Ingredients
- Chocolate Chip Cookie Layer:
- 1 package (12 ounces) prepared chocolate chip cookie dough
- Caramel Layer:
- 35 caramels, unwrapped
- 1 tablespoon evaporated milk
- 1 tablespoon water
- Nougat Filling:
- ⅓ cup unsalted butter
- 1¼ cups white sugar
- ½ cup evaporated milk
- 1 jar (7 ounces) marshmallow cream
- ¼ cup peanut butter
- Rice Krispies Chocolate Ganache:
- 1 cup semisweet chocolate chips
- ¼ cup heavy whipping cream
- ¾ cup Rice Krispies cereal
Instructions
- Prepare the cookie layer
Preheat your oven to 350°F and lightly grease a 9×9-inch baking pan. Press the prepared cookie dough into an even layer at the bottom of the pan. Bake for 13-15 minutes or until golden on top.
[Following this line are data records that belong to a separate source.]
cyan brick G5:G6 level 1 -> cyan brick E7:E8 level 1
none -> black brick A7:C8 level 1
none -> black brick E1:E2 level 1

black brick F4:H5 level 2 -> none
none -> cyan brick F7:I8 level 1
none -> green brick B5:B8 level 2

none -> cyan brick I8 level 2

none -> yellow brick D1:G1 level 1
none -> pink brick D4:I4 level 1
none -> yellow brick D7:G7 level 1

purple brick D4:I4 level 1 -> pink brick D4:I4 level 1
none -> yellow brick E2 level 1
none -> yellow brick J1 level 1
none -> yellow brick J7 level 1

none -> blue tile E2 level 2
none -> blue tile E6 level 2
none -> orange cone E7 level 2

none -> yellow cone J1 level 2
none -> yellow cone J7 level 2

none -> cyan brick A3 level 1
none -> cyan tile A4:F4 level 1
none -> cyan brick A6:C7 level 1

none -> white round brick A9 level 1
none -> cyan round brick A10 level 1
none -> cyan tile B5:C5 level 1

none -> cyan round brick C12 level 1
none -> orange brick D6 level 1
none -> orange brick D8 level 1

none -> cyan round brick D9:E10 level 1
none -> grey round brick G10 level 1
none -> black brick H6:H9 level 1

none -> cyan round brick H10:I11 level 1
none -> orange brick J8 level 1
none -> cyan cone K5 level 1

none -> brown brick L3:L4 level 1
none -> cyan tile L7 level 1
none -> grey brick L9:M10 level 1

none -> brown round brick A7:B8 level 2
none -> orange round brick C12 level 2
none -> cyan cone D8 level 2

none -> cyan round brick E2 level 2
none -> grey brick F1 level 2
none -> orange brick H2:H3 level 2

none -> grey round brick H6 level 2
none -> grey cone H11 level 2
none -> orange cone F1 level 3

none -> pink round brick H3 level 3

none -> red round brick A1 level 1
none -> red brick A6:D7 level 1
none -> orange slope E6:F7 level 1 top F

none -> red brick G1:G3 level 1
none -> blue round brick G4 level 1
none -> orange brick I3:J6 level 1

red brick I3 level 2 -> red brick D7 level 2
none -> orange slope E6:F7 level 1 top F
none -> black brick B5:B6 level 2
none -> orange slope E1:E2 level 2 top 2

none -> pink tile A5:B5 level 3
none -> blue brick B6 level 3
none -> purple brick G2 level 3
Let this cool completely before moving to the next layer. (Pro tip: Stick it in the fridge if you’re impatient like me.) - Melt the caramel layer
While the cookie layer cools, combine the unwrapped caramels, evaporated milk, and water in a saucepan. Stir over medium heat until everything melts into a smooth, golden sauce. Pour this over the cooled cookie layer, then pop the pan into the freezer for 10 minutes to let it set. - Make the nougat filling
Combine butter, sugar, and evaporated milk in your saucepan and bring it to a gentle boil. Stir constantly for about 2 minutes, then reduce heat and let it simmer (without stirring) for 10 minutes. Meanwhile, mix marshmallow cream and peanut butter in a bowl. Once the sugar mixture is ready, pour it over the marshmallow mixture and whisk until smooth. Spread this fluffy layer over the caramel and freeze again for 10 minutes. - Top with Rice Krispies chocolate ganache
Heat the heavy cream in a saucepan until it’s steaming but not boiling. Pour it over the chocolate chips in a bowl and stir until smooth. Mix in the Rice Krispies cereal, then spread the ganache over the nougat layer as evenly as possible. Refrigerate the bars for at least 2 hours before cutting into squares.
Notes
Store these bars in an airtight container in the fridge for up to a week. If you want to make them last longer, freeze individual pieces wrapped in wax paper and store them in a zip-top bag. To enjoy, let them thaw in the fridge or on the counter for about 20 minutes. These bars are best served cold, but if you prefer them softer, let them sit at room temperature for a few minutes.